Carnap’s parable of the blind man fails itself
Greetings and blessings to the Rabbi, good night, at the end of the lesson I wanted to point out a really contradictory argument in Carnap’s teaching. I was unclear, I said we’ll present it more clearly.
Carnap attacked the approach that there are concepts that we do not perceive, and yet they do exist.
He presented the appeal to his words, that perhaps *there is an omniscient entity that can give us information about this concept (and what that means is that it exists even without our permission), and then the concept does exist*, even though we are unable to perceive it in our consciousness. (Just like a blind person whose sense of sight is not working, but an external person who sees can indicate the existence of objects).
He then tried to refute this appeal, by saying that in the parable of the blind man… the type of information given to the blind man can be assisted by other senses (such as touch). Therefore, it is understandable why the blind man can accept his friend’s visual system as valid, because he was able to confirm it once.
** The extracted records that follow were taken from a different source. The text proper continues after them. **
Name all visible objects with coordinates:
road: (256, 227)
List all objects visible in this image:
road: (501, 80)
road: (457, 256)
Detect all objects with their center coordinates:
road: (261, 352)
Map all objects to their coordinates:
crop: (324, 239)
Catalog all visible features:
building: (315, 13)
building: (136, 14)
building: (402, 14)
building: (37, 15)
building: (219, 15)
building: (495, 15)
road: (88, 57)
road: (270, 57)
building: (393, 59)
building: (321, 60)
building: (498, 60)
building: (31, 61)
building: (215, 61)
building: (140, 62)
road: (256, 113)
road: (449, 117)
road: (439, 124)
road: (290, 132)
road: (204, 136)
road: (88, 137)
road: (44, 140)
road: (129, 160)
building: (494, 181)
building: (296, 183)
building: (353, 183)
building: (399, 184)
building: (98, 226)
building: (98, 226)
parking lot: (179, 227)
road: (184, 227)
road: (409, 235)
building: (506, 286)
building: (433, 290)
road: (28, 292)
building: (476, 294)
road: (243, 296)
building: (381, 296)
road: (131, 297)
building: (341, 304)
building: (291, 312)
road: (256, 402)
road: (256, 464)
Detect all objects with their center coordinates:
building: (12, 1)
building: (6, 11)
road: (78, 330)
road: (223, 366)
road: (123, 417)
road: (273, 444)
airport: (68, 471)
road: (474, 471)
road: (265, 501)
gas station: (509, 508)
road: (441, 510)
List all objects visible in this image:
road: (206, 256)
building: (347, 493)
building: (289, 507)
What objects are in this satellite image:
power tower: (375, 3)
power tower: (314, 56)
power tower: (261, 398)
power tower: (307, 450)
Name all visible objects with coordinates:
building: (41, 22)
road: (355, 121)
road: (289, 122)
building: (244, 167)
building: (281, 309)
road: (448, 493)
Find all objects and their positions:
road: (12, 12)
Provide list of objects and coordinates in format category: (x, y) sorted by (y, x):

But here, it is not possible to adopt a metaphysical concept on any perceptual scale. Therefore, even if such an entity were to tell us about such a new concept, we cannot accept it.
My criticism is that Carnap uses science as something acceptable, he does it in a distinctly rationalist way (as the rabbi elaborated nicely in the meeting). If so, Carnap did indeed have a new rationalist concept.
So in his own way, why don’t we accept the entire rationalist (metaphysical) arsenal, just as a blind man would trust sighted people, after being confirmed once (by his sense of touch)? From then on, it’s an acceptable concept.
I may not have written clearly enough, but in principle this is the contradiction I wanted to point out (this is not just an a priori contradiction to the subtext of logical positivism, but it is a contradiction from within its own musings, to its method) with the parable of the blind man.
I don’t understand the argument. Are you going to argue against him on the strength of his belief in science? That’s what I was talking about. What is there in the discussion about the blind man that supports this argument? This is another example of using science.
The truth is that there really is nothing new here, that's what the rabbi said.
This is simply a point about the absurdity of his method, from his article. (Because if he believes in science, then there is already *meaning* to a rationalistic data. Therefore, the category of rationalistic meaning was opened, and this is not nonsense. And the same is true for all metaphysics, etc.).
And by the way, the things I wrote are against the background of these things of his:
“Where there is no question, even an omniscient being cannot provide an answer. Now the objector may say: *Just as the sighted can impart new knowledge to the blind, so a supreme being can impart metaphysical knowledge to us*…..
*Here we must consider the meaning of “new knowledge”. It is indeed conceivable that we will meet animals that will tell us about a new sense. If these beings prove Fermat's last theorem to us, invent a new physical device, or discover a law of nature that was previously unknown, our knowledge will increase with their help. We can examine this, just as the blind can understand and examine the entirety of physics (and consequently any claim given to him by those who see)”.